Syn milionera oszukiwał na maseczkach i rękawiczkach
Maciej W. to syn majętnego biznesmena, który w 2020 roku postanowił się usamodzielnić. Jak informuje Dziennik Łódzki, w związku z tym mężczyzna zmienił pracę i nawiązał kontakt z Łukaszem T. z firmy P., który ujawnił mu, że planuje produkować maseczki ochronne. W odpowiedzi Maciej W. zapewnił, że jest w stanie pozyskać duże zamówienie na maseczki z pewnej firmy kurierskiej.
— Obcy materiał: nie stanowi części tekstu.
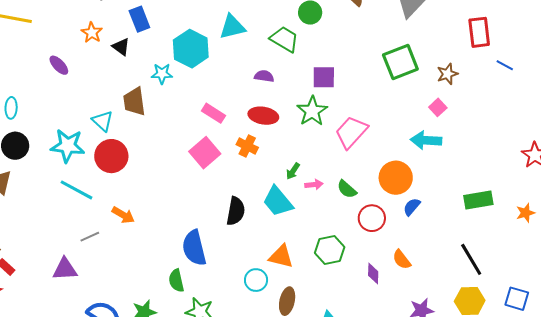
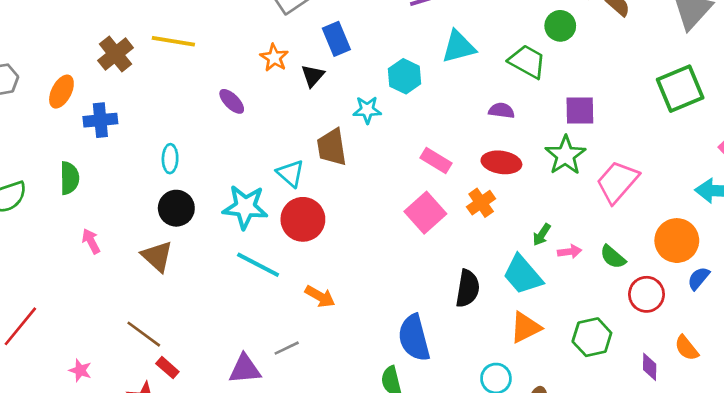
black triangle: (121, 47) -> (313, 76), turned 36
cyan hexagon: (191, 49) -> (405, 76), size x0.7
orange cross: (247, 146) -> (481, 203), turned 30
gray line: (90, 237) -> (287, 348), moved
orange triangle: (281, 256) -> (525, 327), moved, turned -40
W tej sytuacji Łukasz T. kupił niezbędny do produkcji maseczek sprzęt, oskarżony natomiast skontaktował się z Dariuszem S. z firmy kurierskiej i zaczął go namawiać do zakupu maseczek. Wtedy spotkał się z odmową. Nie dał jednak za wygraną i w imieniu firmy kurierskiej przesłał mailem do firmy zamówienie na dostawę 100 tysięcy maseczek wartych 500 tysięcy złotych. Jak uważa prokuratura, zamówienie było podrobione.
Nieudany finał transakcji maseczkami
Jak się okazało, firma wyprodukowała maseczki, których firma kurierska ich nie kupiła, ponieważ "wcale ich nie zamawiała". Według śledczych, firma P. sprzedała na rynku tylko część wyprodukowanych maseczek i to po zaniżonej cenie, ponosząc ogromne straty.
Dodatkowo Maciej W. pobrał z firmy P. 15 tysięcy maseczek dla innego kontrahenta, które sprzedał na własny rachunek.
Straciła także łódzka fundacja
Przez Macieja W. straty poniosła także jedna z łódzkich fundacji. Oskarżony miał pobrać od niej natomiast 50 tysięcy złotych zaliczki na zakup rękawiczek nitrylowych. Pieniędzy oczywiście nie oddał, mimo że transakcja nie doszła do skutku.